Bekanntlich setzte sich in der Kommunistischen Internationale (Komintern) die entgegengesetzte Position durch. 1920 beschloss sie, weltweit »nationale Befreiungsbewegungen« zu unterstützen. Die Solidarität galt ausdrücklich auch jenen Nationalbewegungen, die keine sozialistische oder kommunistische Politik vertraten; also beispielsweise in China nicht nur der dortigen Kommunistischen Partei, sondern auch der bürgerlich-nationalistischen Kuomintang – die nach der Eroberung Shanghais 1927 Gewerkschafter und Kommunisten massakrierte. Unter Stalin war ohnehin keine öffentliche Kritik am »Sozialismus in einem Lande« mehr möglich.

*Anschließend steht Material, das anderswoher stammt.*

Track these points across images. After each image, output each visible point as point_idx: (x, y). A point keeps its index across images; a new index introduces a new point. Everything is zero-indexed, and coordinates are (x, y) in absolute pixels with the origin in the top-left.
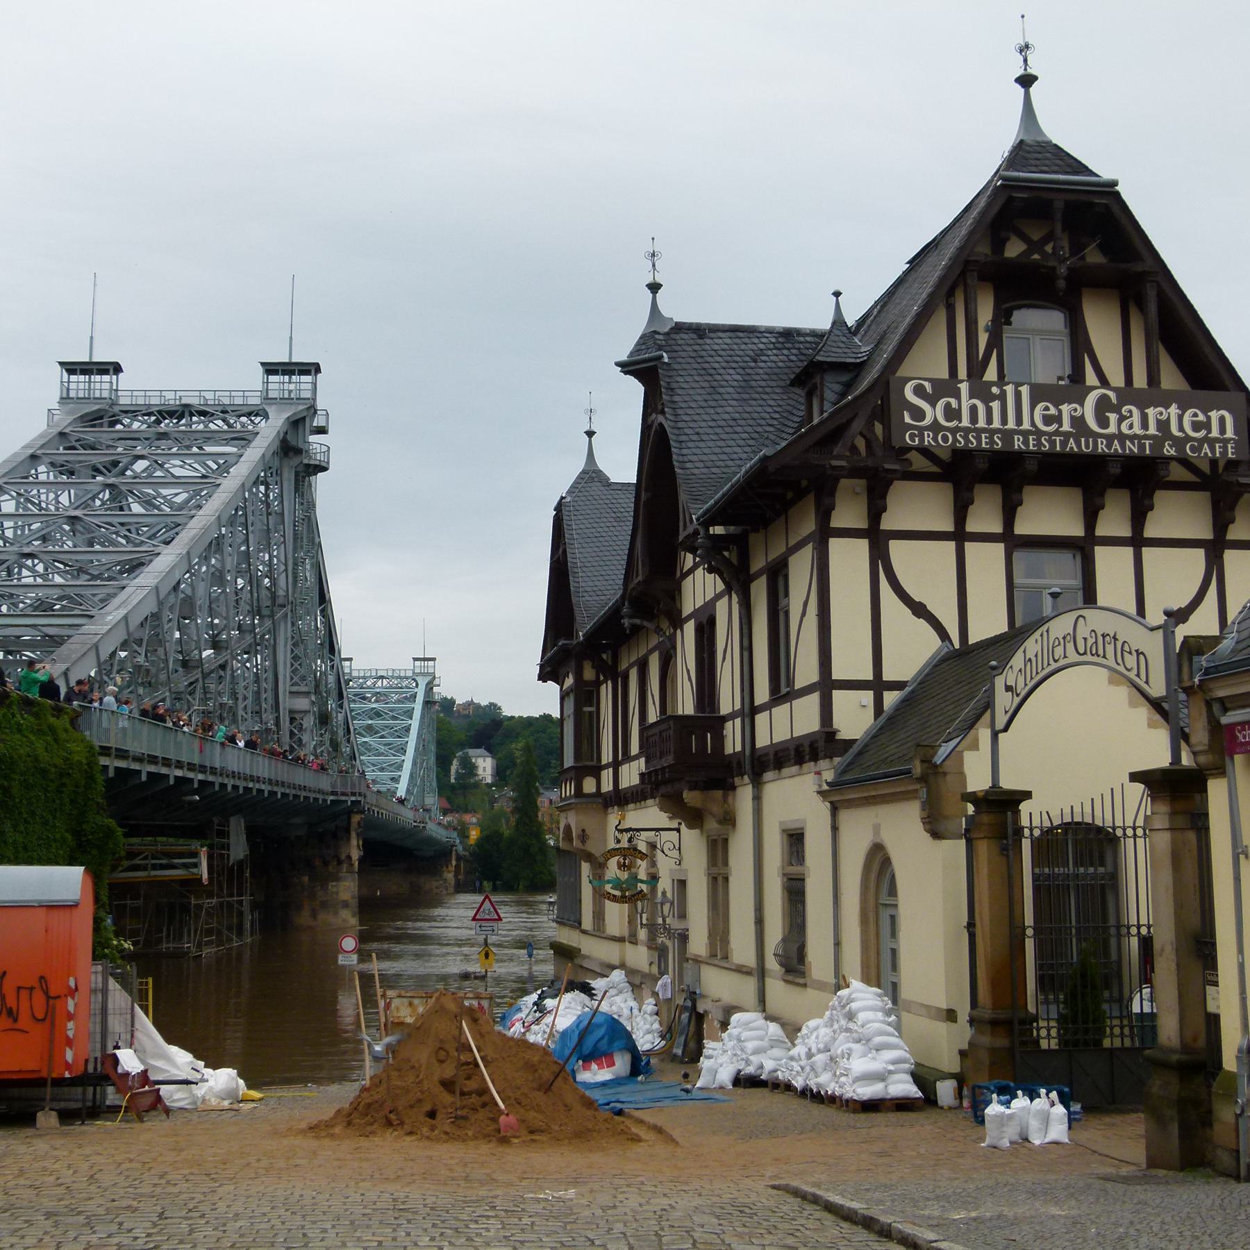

Antisemitismus blieb nicht unwidersprochen

Zurück zu Polen: Die 1910 entfachte antisemitische Hetzkampagne währte nicht lange. Denn wie so oft, wenn Antisemitismus von Liberalen oder von Linken kommt, blieb er in den eigenen Reihen nicht unwidersprochen. Innerhalb der PPS regte sich Unmut gegen die antisemitischen Anfeindungen, die aus der sogenannten Revolutionären Fraktion kam. Liberale Zeitungen distanzierten sich von den Hetzartikeln. Doch das antikommunistisch-antisemitische Gerücht, »Juden« würden das Proletariat in die Irre führen, blieb in Polen wie auch anderswo erhalten. Es verbreitete sich unter dem Schlagwort »Żydokomuna« (»Judäokommune«) und prägte in den folgenden Jahrzehnten das polnische Geschichtsbewusstsein, wie die Osteuropa-Historikerin Agnieszka Pufelska in »Die ›Judäo-Kommune‹ – ein Feindbild in Polen. Das polnische Selbstverständnis im Schatten des Antisemitismus 1939–1948« analysierte.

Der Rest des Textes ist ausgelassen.